• _Provided entries_:
────────────────────
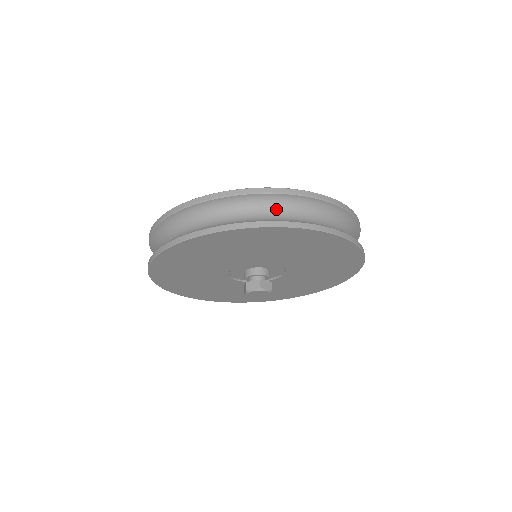
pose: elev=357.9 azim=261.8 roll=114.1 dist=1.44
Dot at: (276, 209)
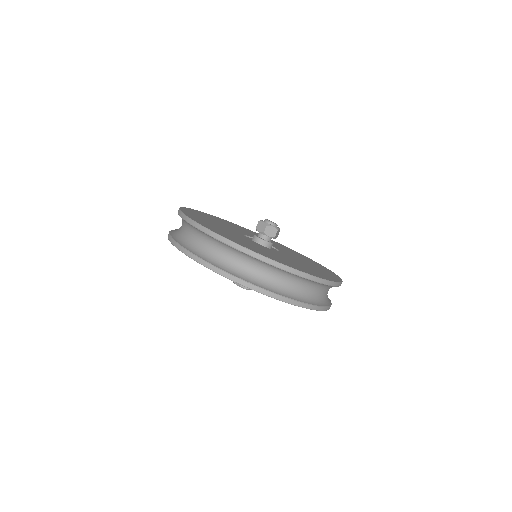
Dot at: (317, 289)
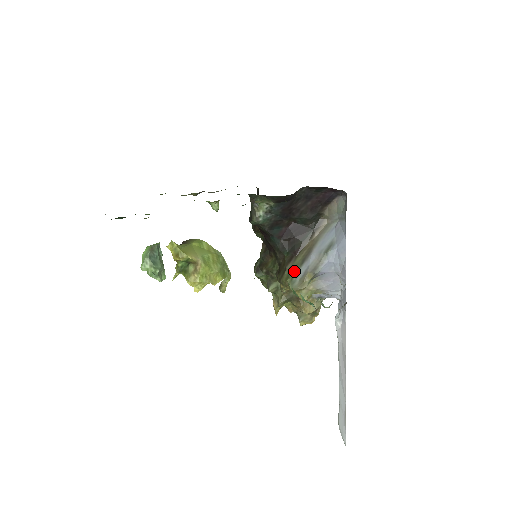
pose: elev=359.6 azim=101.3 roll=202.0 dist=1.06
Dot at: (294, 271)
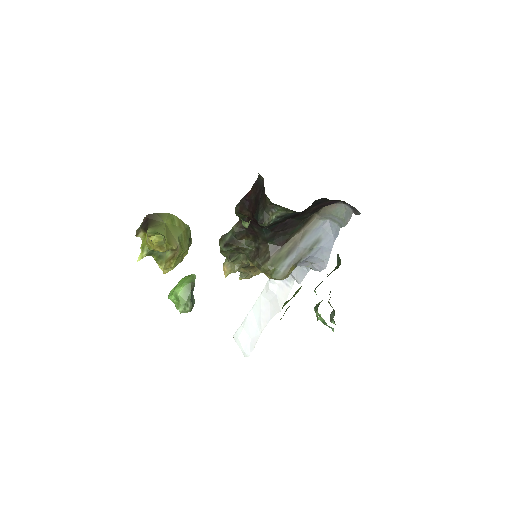
Dot at: (278, 262)
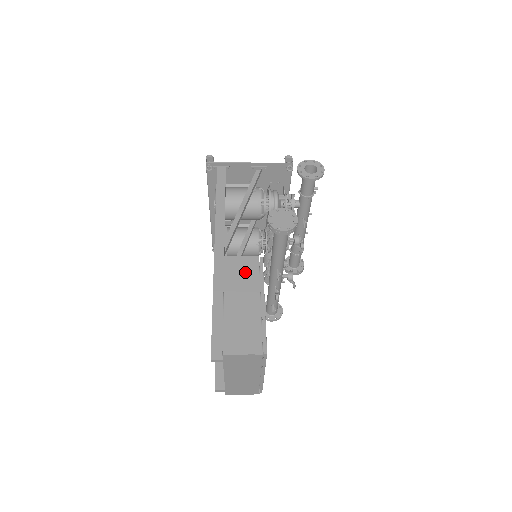
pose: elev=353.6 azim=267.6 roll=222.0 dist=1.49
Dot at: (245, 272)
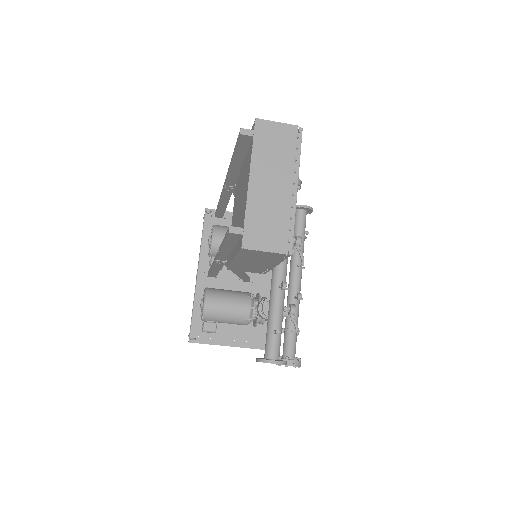
Dot at: occluded
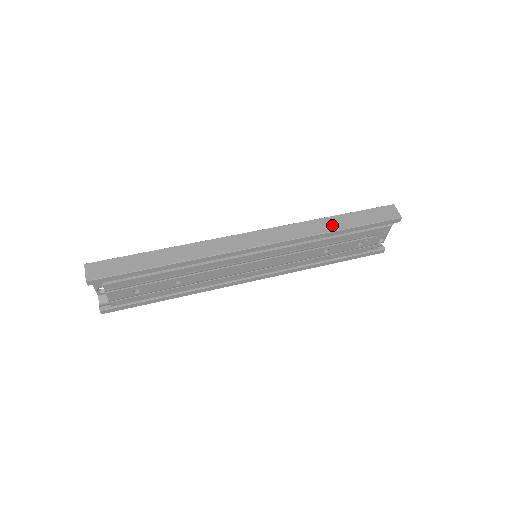
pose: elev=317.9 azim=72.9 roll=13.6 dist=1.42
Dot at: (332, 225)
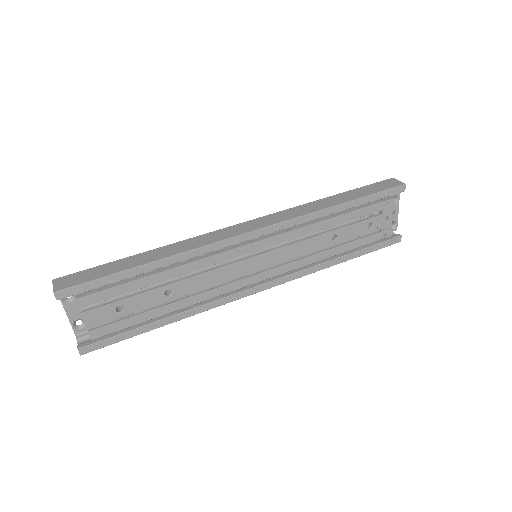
────────────────────
Output every line of the records above as a JSON list of strings, one string per line, without blank lines or the picture lines.

• _Problem solution_:
[
  "pose: elev=357.9 azim=261.8 roll=114.1 dist=1.44",
  "Dot at: (276, 209)",
  "Dot at: (317, 289)",
  "pose: elev=359.6 azim=101.3 roll=202.0 dist=1.06",
  "Dot at: (294, 271)",
  "Dot at: (278, 262)",
  "pose: elev=353.6 azim=267.6 roll=222.0 dist=1.49",
  "Dot at: (245, 272)",
  "Dot at: occluded",
  "pose: elev=317.9 azim=72.9 roll=13.6 dist=1.42",
  "Dot at: (332, 225)"
]